TNF-α inhibitors, IL-12/IL-23 inhibitors, IL-17 inhibitors, and IL-23 inhibitors are biologic agents used to treat patients with moderate to severe psoriasis. Biologics are more efficacious than topicals or phototherapy and can treat multiple immune conditions. 

“If a patient has psoriasis and IBD, you may be able to have one medication that does treat both conditions,” Dr Smith said.

But biologics can be expensive, and “some of them range around $80,000 per patient per year,” Dr Smith said.

Biologics must be administered intravenously or subcutaneously, and biologics are also associated with more contraindications, warnings, severe infection risk, and immunosuppression than other therapies.

Recently Approved Therapies

The US Food and Drug Administration has recently approved 4 drugs for psoriasis, said Kayla Braestrup, PharmD, BCACP, clinical pharmacy specialist–dermatology and gastroenterology, Kaiser Foundation Health Plan of the Northwest. 

These include apremilast’s expanded indication approved in December 2021; tapinarof 1% cream approved in May 2022; roflumilast 0.3% cream approved in July 2022; and deucravacitinib 6-mg tablets approved in September 2022.

Apremilast is a systemic non-biologic treatment available in tablets for oral administration. Dr Braestrup recommended providers ensure patients use the titration pack to mitigate nausea. Apremilast may cause or worsen depression and is not recommended for use with strong CYP3A4 inducers, she added.

--------------------

▶ THINGS TO DO
**a)** According to the psoriasis treatment passage, in what month and year was roflumilast 0.3% cream approved?
**b)** Rewrite the psoriasis treatment passage from "The US Food" to "in September 2022.", changing "cream" to "ointment" each time it appears.
The data items are separate material, unconnected to the psoriasis treatment passage.

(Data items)
--------------------

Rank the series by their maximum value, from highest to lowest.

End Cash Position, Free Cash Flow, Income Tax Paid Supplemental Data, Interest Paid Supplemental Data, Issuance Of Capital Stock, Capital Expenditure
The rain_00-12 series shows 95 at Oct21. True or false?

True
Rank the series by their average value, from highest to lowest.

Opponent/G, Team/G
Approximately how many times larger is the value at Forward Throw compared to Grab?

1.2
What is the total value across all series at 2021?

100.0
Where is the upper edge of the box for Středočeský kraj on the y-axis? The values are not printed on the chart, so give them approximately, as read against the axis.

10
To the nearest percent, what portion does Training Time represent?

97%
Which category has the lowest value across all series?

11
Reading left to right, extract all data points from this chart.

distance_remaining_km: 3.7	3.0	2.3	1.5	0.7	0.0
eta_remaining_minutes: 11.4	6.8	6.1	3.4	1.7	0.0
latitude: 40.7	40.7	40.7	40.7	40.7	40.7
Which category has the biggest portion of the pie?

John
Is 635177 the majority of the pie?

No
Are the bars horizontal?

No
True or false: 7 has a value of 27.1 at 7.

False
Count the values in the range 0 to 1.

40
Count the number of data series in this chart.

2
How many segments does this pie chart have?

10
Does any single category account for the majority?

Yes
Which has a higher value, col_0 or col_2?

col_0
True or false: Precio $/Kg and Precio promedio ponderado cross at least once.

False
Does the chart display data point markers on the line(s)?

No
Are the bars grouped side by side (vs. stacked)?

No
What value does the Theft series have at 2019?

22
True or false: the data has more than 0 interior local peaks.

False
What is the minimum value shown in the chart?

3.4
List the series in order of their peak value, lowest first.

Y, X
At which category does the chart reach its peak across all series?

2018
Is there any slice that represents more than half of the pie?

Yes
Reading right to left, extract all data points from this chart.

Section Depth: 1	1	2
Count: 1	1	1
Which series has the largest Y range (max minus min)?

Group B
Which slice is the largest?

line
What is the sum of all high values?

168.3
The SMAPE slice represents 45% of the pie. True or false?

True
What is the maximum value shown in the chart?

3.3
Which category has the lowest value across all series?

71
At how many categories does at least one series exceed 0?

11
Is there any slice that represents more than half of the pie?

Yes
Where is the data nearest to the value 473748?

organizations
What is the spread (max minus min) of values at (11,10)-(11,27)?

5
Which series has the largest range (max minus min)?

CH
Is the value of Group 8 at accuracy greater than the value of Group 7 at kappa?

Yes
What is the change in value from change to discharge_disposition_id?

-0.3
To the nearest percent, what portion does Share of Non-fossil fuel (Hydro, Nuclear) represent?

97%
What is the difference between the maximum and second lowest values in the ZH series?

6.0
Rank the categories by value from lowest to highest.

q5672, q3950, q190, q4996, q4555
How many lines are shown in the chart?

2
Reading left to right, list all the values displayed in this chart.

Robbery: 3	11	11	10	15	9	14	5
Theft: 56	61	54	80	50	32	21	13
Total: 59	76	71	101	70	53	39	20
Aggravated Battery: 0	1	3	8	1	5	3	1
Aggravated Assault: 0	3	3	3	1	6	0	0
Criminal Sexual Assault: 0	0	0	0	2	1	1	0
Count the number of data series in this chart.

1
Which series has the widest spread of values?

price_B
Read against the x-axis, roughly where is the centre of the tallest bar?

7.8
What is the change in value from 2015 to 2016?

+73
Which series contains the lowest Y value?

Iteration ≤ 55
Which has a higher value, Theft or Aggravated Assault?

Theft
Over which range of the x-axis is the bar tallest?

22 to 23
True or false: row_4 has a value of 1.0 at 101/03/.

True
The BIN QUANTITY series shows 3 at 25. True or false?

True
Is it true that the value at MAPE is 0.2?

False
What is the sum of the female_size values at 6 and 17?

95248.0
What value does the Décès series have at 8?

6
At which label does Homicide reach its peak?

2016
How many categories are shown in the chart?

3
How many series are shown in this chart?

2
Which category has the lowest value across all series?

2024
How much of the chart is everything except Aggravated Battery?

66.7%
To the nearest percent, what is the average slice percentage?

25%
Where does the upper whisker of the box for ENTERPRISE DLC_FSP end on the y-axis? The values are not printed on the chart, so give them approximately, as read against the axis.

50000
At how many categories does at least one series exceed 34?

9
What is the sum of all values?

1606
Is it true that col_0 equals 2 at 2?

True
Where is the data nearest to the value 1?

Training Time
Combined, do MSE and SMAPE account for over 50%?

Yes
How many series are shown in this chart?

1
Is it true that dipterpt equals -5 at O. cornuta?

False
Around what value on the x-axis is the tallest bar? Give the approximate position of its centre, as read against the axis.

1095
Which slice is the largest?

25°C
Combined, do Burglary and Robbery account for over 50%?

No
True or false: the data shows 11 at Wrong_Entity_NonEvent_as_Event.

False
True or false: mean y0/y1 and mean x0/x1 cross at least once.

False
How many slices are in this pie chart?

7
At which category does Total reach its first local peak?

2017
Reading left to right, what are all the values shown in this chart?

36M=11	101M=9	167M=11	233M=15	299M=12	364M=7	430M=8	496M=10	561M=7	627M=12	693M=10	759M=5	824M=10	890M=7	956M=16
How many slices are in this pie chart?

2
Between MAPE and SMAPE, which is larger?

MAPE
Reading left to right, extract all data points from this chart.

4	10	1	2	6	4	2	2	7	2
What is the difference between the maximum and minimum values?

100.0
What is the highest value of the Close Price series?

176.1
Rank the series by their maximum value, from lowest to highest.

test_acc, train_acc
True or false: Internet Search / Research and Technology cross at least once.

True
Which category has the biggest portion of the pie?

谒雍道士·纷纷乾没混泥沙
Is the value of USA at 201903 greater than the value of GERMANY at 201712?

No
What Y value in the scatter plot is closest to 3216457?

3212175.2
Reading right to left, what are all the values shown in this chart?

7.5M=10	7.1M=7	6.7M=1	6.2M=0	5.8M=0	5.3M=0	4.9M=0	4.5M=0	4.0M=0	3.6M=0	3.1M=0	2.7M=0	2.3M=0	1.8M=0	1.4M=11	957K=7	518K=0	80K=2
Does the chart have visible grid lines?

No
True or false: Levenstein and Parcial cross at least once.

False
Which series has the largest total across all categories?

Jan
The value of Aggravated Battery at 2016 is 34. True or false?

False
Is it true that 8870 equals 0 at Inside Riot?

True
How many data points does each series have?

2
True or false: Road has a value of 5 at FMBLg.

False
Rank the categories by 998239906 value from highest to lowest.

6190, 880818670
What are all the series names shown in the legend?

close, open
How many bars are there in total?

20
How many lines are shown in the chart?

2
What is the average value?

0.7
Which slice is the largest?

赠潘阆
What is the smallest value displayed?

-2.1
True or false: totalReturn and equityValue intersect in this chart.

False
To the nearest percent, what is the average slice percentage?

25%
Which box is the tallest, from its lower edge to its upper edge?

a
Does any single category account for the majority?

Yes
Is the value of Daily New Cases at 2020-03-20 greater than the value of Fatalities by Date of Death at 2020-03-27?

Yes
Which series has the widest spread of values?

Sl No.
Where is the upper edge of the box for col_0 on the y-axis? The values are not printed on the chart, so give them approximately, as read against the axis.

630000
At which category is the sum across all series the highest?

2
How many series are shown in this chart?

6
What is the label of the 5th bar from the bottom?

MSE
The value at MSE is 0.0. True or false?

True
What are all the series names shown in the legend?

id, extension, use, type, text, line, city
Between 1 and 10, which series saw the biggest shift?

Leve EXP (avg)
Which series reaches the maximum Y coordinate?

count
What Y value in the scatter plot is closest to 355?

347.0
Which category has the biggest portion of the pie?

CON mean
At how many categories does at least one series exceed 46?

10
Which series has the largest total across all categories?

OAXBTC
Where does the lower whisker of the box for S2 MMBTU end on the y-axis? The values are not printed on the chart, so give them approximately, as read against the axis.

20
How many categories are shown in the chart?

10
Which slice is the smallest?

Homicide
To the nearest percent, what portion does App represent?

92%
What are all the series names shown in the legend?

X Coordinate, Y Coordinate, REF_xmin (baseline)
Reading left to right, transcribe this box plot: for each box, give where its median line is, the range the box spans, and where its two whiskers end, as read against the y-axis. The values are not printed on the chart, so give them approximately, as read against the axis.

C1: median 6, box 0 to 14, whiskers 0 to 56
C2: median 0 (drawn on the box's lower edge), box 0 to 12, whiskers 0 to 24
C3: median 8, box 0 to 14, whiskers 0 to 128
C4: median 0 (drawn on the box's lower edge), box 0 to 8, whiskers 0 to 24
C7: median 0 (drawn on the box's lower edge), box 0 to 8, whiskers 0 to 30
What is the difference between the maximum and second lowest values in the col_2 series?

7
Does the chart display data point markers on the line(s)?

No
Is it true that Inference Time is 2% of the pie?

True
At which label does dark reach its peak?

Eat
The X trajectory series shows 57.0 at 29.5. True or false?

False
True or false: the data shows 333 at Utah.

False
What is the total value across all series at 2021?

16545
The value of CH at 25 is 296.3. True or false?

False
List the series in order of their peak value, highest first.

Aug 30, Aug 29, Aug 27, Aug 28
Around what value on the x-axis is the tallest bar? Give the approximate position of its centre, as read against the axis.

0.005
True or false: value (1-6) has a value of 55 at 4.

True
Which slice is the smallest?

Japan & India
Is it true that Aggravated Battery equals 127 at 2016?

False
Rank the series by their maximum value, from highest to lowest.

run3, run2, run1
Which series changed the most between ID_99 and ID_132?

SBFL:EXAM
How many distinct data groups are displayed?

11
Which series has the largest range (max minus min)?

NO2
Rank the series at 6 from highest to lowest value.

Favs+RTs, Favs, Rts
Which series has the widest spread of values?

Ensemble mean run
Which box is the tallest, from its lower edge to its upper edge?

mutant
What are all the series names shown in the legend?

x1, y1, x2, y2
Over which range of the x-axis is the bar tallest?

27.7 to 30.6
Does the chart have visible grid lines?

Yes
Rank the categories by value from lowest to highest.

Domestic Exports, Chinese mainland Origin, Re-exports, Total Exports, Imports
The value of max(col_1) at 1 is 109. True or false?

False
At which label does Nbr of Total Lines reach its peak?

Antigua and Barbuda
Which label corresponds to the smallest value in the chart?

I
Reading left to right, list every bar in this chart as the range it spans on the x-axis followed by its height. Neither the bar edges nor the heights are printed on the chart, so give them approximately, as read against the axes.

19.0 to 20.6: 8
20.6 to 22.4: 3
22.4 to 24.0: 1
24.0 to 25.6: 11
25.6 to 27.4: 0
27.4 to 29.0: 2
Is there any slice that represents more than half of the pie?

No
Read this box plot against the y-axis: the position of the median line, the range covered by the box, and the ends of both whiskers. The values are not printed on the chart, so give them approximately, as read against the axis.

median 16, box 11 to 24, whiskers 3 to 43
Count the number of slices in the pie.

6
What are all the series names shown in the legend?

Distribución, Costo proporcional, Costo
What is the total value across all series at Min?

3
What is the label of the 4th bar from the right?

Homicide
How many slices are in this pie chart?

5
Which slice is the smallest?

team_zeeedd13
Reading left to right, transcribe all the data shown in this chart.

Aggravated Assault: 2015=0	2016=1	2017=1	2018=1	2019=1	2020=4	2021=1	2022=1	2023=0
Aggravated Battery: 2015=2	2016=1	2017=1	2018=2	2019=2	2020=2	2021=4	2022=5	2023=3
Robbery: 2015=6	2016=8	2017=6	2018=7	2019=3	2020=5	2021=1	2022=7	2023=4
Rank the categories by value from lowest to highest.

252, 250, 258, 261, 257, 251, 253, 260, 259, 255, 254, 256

--------------------

▶ RESPONSES BY ITEM NUMBER
**a)** July 2022

**b)**
The US Food and Drug Administration has recently approved 4 drugs for psoriasis, said Kayla Braestrup, PharmD, BCACP, clinical pharmacy specialist–dermatology and gastroenterology, Kaiser Foundation Health Plan of the Northwest. 

These include apremilast’s expanded indication approved in December 2021; tapinarof 1% ointment approved in May 2022; roflumilast 0.3% ointment approved in July 2022; and deucravacitinib 6-mg tablets approved in September 2022.